Although Italy had a good size navy in the beginning of the war, it lacked two vital elements that would make its naval forces effective. Those elements were aircraft carriers and radar. Unfortunately for Italy, the Allies had both. The Siluro a Lenta Corsa (Slow Approach Cylinder), also known as the Human Torpedo, or affectionately called Il “Maiale” (The Pig), was an Italian invention to attempt to even the odds. The Maiale was made to attack British warships while in port. The Human Torpedo was not really a torpedo, but an actual underwater tubular shaped craft that held two people (Driver and Pilot). The entire fore section of this craft was made of high explosives that was able to clamp to the bottom of the keel of an unsuspecting ship.

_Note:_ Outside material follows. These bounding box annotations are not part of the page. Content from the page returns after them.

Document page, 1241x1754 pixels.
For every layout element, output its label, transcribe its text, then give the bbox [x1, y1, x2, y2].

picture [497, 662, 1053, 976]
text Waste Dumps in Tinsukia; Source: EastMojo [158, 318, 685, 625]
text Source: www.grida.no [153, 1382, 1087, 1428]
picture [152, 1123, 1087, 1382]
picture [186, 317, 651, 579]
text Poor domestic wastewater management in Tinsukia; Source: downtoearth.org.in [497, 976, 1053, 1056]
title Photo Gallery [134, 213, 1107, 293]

The explosive had a time delayed fuse which gave the pilot and driver time to get away once the warhead was clamped. The craft itself was very silent due to the electric motor used for propulsion. The Maiale had a top speed of 4.5 knots and a range of 24 kilometers at 2.3 knots. The crew wore rubberized suits as well as oxygen containers for long periods of time underwater.

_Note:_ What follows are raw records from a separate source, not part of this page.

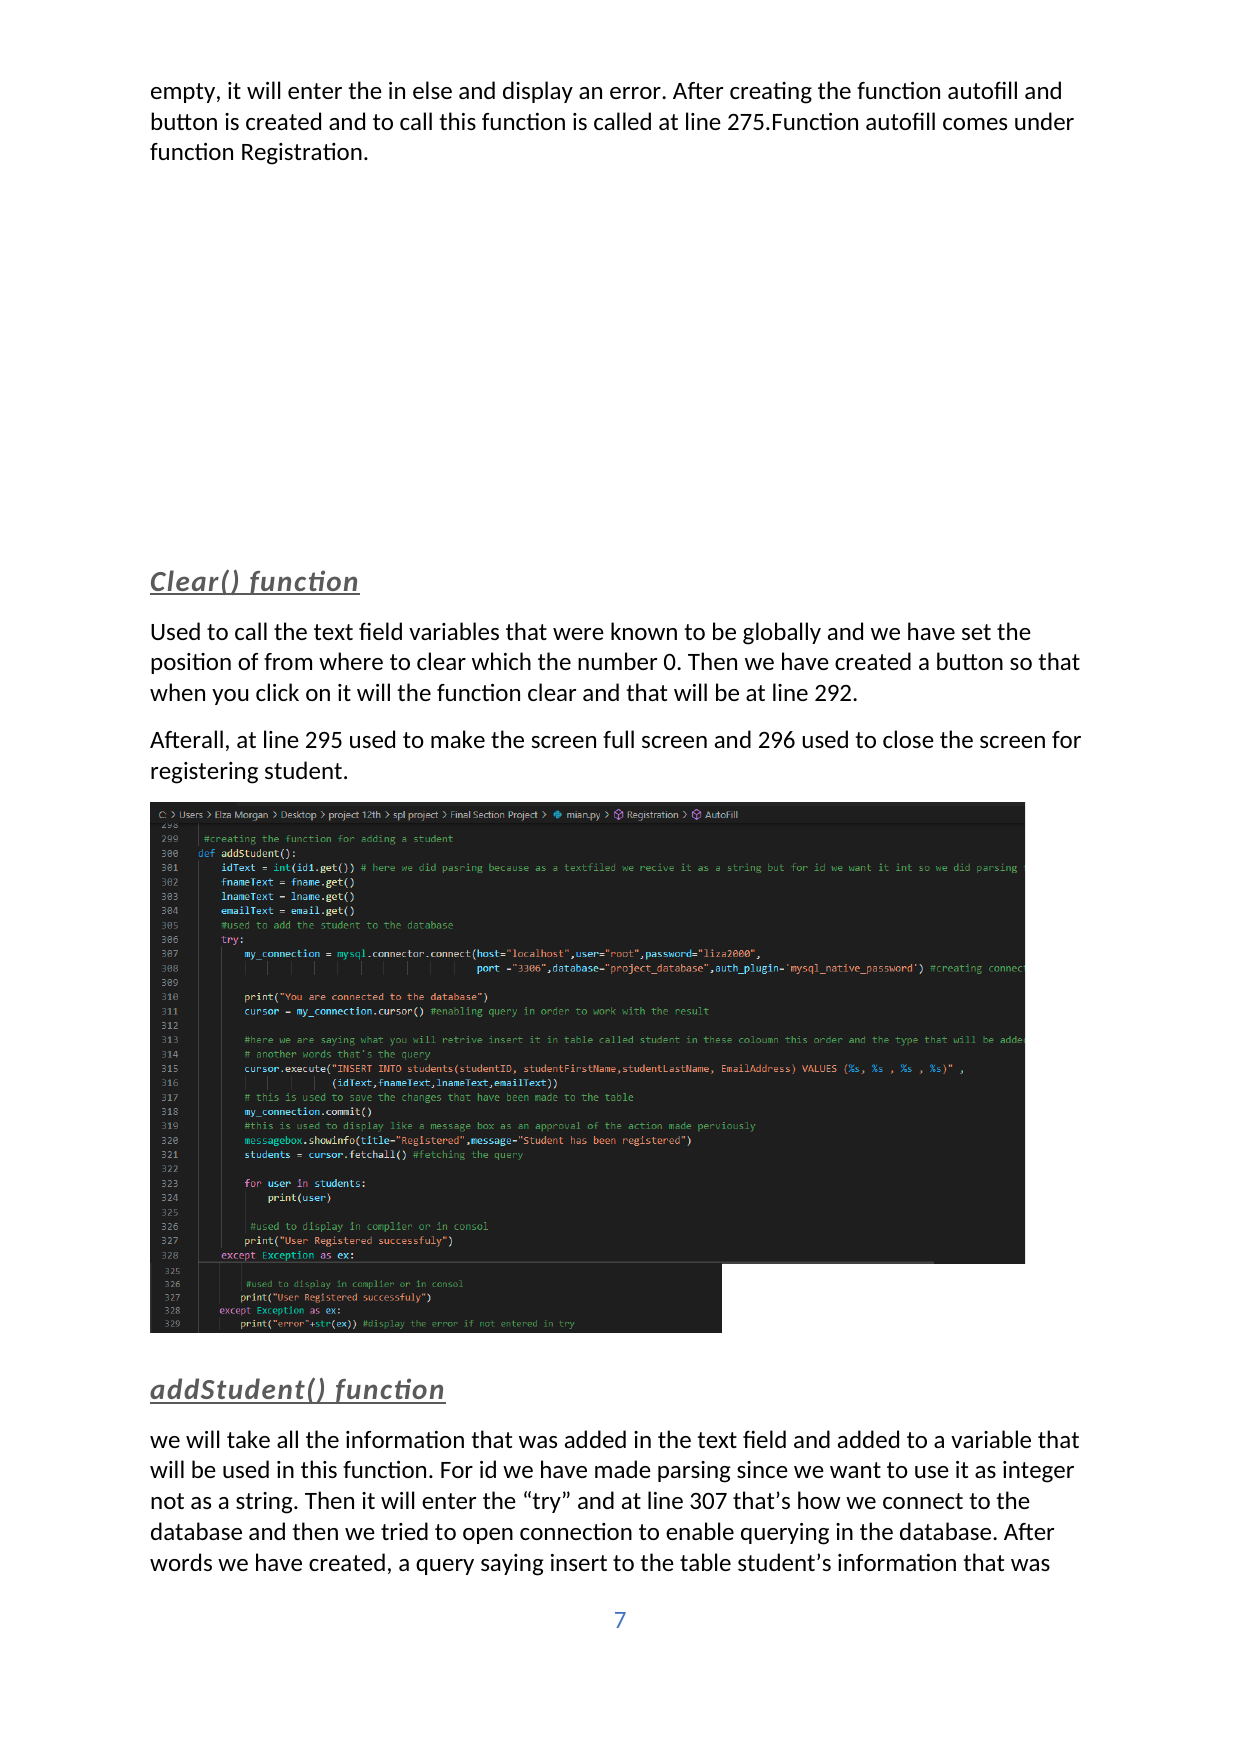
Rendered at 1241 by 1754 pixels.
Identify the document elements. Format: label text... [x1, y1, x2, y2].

text we will take all the information that was added in the text field and added to a variable that will be used in this function. For id we have made parsing since we want to use it as integer not as a string. Then it will enter the “try” and at line 307 that’s how we connect to the database and then we tried to open connection to enable querying in the database. After words we have created, a query saying insert to the table student’s information that was [150, 1424, 1090, 1577]
text Used to call the text field variables that were known to be globally and we have set the position of from where to clear which the number 0. Then we have created a button so that when you click on it will the function clear and that will be at line 292. [150, 616, 1090, 708]
text empty, it will enter the in else and display an error. After creating the function autofill and button is created and to call this function is called at line 275.Function autofill comes under function Registration. [150, 75, 1090, 167]
subtitle Clear() function [150, 563, 1090, 599]
subtitle addStudent() function [150, 1371, 1090, 1407]
text Afterall, at line 295 used to make the screen full screen and 296 used to close the screen for registering student. [150, 724, 1090, 786]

The greatest success achieved by the Maiale was on December 19, 1941 when Lieutenants Luigi Durand de la Penne and Bianchi successfully navigated the Maiale’s into the harbor defenses of the port of Alexandria, Egypt and severely damaged two British Battleships (H.M.S Valiant and the H.M.S. Queen Elizabeth). If it was not for the shallow bottom, these ships would have been lost.